On sonne à la porte ; c’est le fils de Françoise avec qui elle a rendez-vous. Il s’assoit avec nous, nous parlons un peu tous les trois, de tout et de rien, puis on en arrive par hasard à la poésie :

C’est drôle à une époque, on apprenait des poèmes par cœur, on ne fait plus ça. Moi j’en connais quelques-uns par cœur et je les récite la nuit, souvent. Ça habite les nuits d’insomnie.

- Quels poèmes ?

D’abord le premier que mon père m’a récité quand j’étais petite, celui de Ronsard : Mignonne, allons voir si la rose Qui ce matin avait déclose… Il m’avait pris par la main, un beau soir d’été et on était allés au petit restaurant de campagne où il achetait un cigare et moi une crème glacée, on était au début de l’été, la lumière était belle et il m’avait récité tout le poème spontanément.

Je pense : je passerai bien le prochain siècle ici. Mais Françoise Sullivan n’est pas de celles qui parlent pendant des heures d’une montagne : elle est de celles qui attachent leurs tuques avec de la broche, qui prennent leurs skis de fond, leurs raquettes ou leur skidoo et qui gravissent la montagne.
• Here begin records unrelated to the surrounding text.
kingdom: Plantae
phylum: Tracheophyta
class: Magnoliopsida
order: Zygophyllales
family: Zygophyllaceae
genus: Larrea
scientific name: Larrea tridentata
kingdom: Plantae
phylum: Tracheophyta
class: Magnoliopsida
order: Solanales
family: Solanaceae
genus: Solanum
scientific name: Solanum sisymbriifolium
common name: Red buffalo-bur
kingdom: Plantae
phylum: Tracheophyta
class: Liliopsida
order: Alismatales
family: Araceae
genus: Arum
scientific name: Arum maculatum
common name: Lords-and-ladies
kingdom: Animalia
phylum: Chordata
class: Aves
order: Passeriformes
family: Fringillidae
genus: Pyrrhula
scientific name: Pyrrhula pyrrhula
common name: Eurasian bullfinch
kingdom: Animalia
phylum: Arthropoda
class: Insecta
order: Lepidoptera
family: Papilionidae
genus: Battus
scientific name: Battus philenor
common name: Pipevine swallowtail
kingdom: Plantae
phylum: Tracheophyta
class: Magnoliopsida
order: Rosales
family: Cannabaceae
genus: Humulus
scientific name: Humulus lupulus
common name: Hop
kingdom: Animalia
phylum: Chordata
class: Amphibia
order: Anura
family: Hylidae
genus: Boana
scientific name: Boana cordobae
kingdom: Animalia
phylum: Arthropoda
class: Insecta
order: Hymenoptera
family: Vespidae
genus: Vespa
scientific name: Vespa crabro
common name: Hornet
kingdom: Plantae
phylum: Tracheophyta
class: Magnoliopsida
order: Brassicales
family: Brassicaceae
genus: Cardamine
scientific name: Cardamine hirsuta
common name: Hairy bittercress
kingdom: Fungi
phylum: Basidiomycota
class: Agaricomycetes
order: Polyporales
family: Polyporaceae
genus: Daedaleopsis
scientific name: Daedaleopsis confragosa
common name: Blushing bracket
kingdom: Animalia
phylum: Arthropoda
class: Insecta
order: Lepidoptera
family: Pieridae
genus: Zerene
Elle me reconduit dehors, m’embrasse chaleureusement, me dit : revoyons-nous.

Quand la porte de l’atelier se referme derrière moi, je reste un instant immobile sur le trottoir de la rue Sainte-Madeleine, avec un air de merlan frit et je pense : pendant que le monde tourne et se retourne contre lui même, pendant que des façades explosent, que les pays implosent, que les siècles se déploient et se replient sans qu’on ne réussisse jamais vraiment à en apprendre ou en comprendre quoi que ce soit, pendant ce temps, juste là, ici derrière la brique, Françoise écoute ses tableaux. Elle scrute les perles incontrôlables qui suintent des murs (Refus global). Et cette pensée-là me rassure pour la suite du monde.